Ross Ulbricht admits he created Silk Road website - but denies being Dread Pirate Roberts
Ross Ulbricht has for the first time admitted to creating the Silk Road website, as the trial against him begins in a Manhattan court room.
Since his arrest in October 2013, Ulbricht had pleaded not-guilty on all charges, but now for the first time his lawyer Joshua Dratel has said that, while his client "did invent Silk Road," Ulbricht only did so as "an economic experiment" and handed over the reins just months after launching in 2011.
Following jury selection in the trial's opening day, Dratel said his client was used as a scapegoat, and that Ulbricht is not Dread Pirate Roberts, the pseudonymous administrator of the Silk Road website, which resided on the dark web, selling illegal drugs, fake ID and counterfeit goods.
During its two-year life, Silk Road - which could only be accessed through the anonymous Tor web browser - grew to become the biggest illegal drug market on the internet, allegedly earning its owners millions of dollars in commission.
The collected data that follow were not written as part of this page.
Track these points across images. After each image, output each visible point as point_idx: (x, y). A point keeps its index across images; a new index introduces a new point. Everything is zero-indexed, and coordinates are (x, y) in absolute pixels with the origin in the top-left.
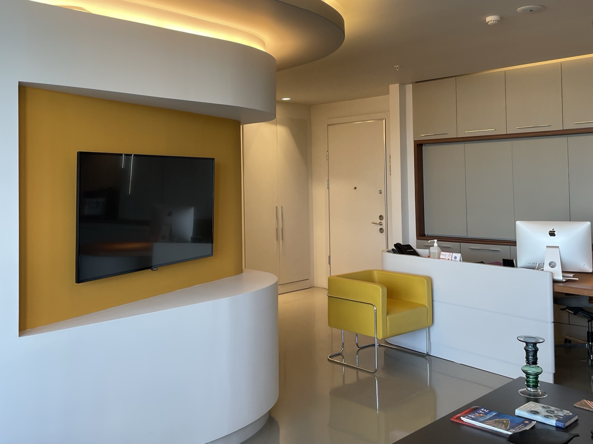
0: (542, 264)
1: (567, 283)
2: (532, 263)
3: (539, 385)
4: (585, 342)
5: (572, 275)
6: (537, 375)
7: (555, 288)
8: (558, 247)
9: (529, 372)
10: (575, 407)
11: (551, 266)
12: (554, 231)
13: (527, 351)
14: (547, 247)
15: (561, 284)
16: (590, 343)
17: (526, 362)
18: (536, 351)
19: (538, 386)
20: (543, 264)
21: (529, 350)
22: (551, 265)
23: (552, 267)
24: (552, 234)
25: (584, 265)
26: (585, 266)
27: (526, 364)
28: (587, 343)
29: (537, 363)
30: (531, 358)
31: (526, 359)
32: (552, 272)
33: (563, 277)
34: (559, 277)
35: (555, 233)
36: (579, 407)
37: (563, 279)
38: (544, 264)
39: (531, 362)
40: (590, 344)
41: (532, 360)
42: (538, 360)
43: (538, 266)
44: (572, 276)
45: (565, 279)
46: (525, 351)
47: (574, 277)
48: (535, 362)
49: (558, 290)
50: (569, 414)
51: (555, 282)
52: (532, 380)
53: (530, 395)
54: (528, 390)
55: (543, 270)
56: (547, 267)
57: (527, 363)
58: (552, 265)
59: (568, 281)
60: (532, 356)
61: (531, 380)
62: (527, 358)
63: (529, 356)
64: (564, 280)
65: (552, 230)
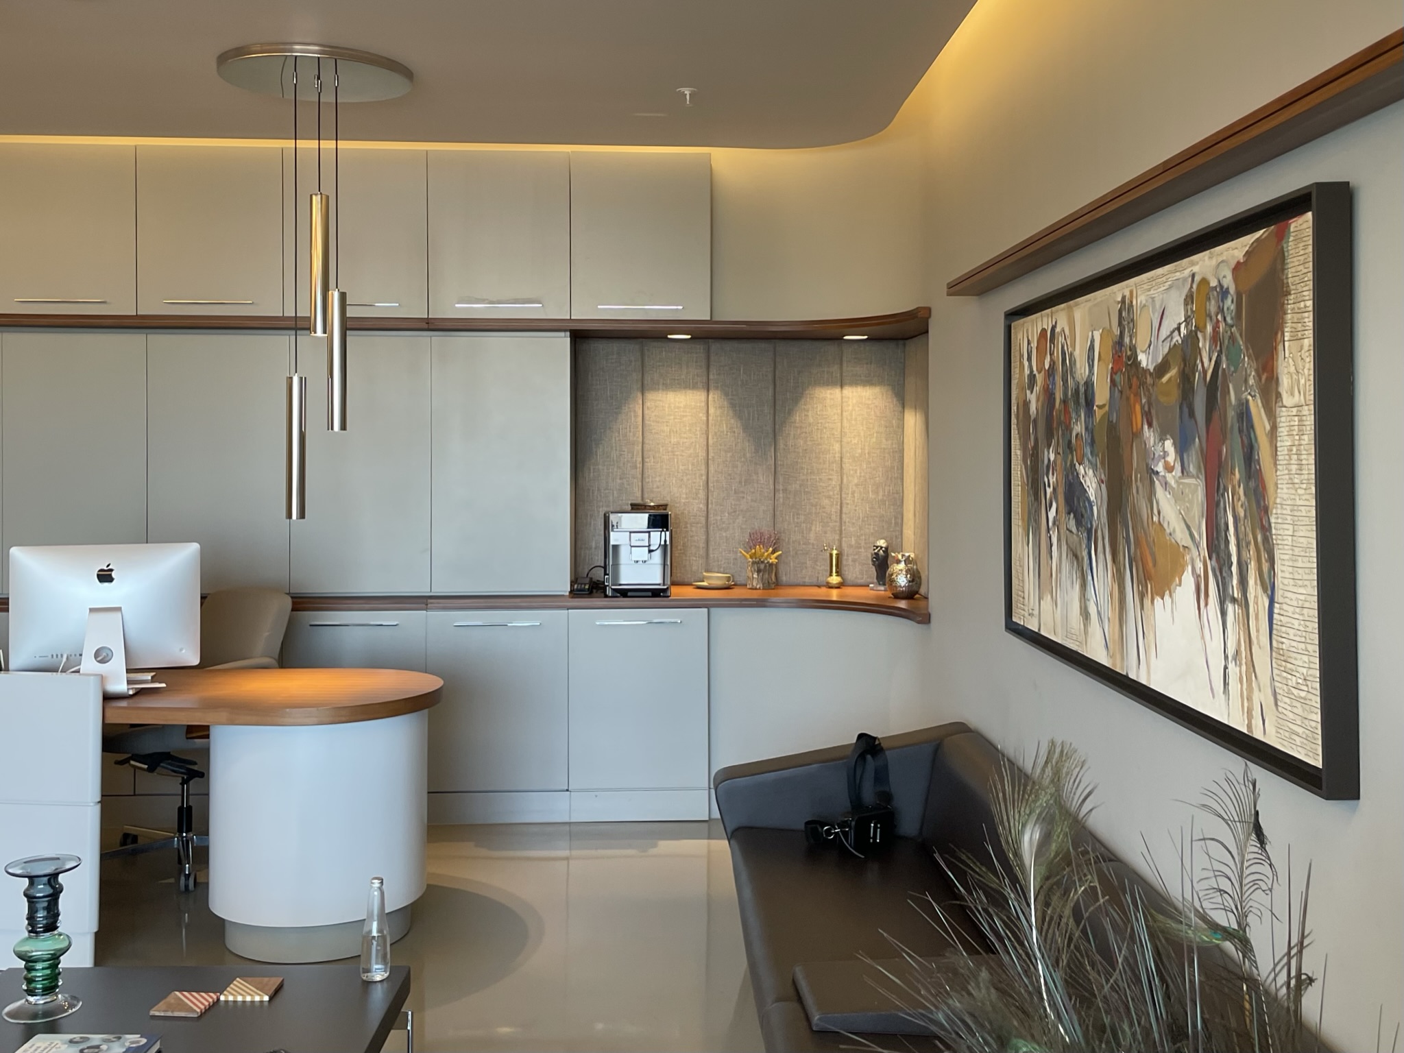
0: (75, 655)
1: (136, 699)
2: (50, 656)
3: (60, 984)
4: (173, 835)
5: (148, 676)
6: (55, 958)
7: (108, 714)
8: (119, 609)
9: (34, 954)
10: (154, 1017)
11: (99, 659)
12: (111, 570)
13: (31, 899)
14: (92, 610)
15: (124, 704)
16: (184, 835)
17: (27, 928)
18: (56, 892)
19: (57, 986)
20: (78, 655)
21: (38, 895)
22: (98, 657)
23: (102, 662)
24: (105, 577)
25: (181, 650)
26: (184, 651)
27: (26, 934)
28: (177, 835)
29: (58, 925)
30: (41, 915)
31: (27, 922)
32: (102, 676)
33: (129, 682)
34: (120, 686)
35: (114, 575)
36: (162, 1014)
37: (128, 689)
38: (81, 655)
39: (41, 926)
40: (183, 837)
41: (45, 922)
42: (60, 918)
43: (65, 663)
44: (150, 678)
45: (132, 689)
46: (26, 899)
47: (153, 680)
48: (51, 927)
49: (114, 719)
50: (138, 1042)
51: (108, 698)
52: (41, 974)
53: (35, 1016)
54: (30, 1003)
55: (78, 671)
56: (89, 664)
57: (30, 932)
58: (102, 656)
59: (140, 692)
60: (44, 909)
61: (38, 975)
62: (31, 918)
63: (37, 912)
64: (131, 692)
65: (106, 568)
Ulbricht's defence said the 30-year-old created Silk Road, but found running the site "too stressful after a few months, and he handed it off to others." These claims tally with reports that no one using the Dread Pirate Roberts name was seen on the Silk Road and its forums until months after it was created.
It was also argued by Dratel that his client lived far too poorly for someone who allegedly earned millions of dollars in commission from sales made on Silk Road; all payments were made with the anonymous bitcoin cryptocurrency.
"Ross Ulbricht and Dread Pirate Roberts were a contradiction so dramatic that it will run against all common sense," Dratel told the court, adding: "Ross was not a drug dealer, he was not a kingpin."
The prosecution, opened by Timothy Howard, said Ulbricht earned $18 million (£12m) through more than one million drug deals processed by Silk Road; he accused Ulbricht of being "like any other drug boss."
Echoing comments made in Ulbricht's indictment published after his arrest, Howard told the court how FBI agents arrested Ulbricht in a San Francisco library and seized his laptop, which they claim was logged into the Silk Road's administration pages; it was also alleged Ulbricht was having a conversation with an undercover agent using the name Cirrus.
Explaining why he was apparently logged into the website years after handing it over to Dread Pirate Roberts, Ulbricht's defence said he was a "naive" idealist who was duped into rejoining the Silk Road team shortly before the FBI shut it down; he claims Ulbricht was targeted by Silk Road's administrators as "the perfect fall guy" when they caught wind of an imminent FBI bust.
Ulbricht is charged with narcotics trafficking, computer hacking, money laundering, conspiracy to traffic fraudulent IDs and engaging in continuing criminal enterprise. If found guilty he faces between 30 years and life in prison; he pleads not-guilty on all charges.
The trial is estimated to last between four and six weeks.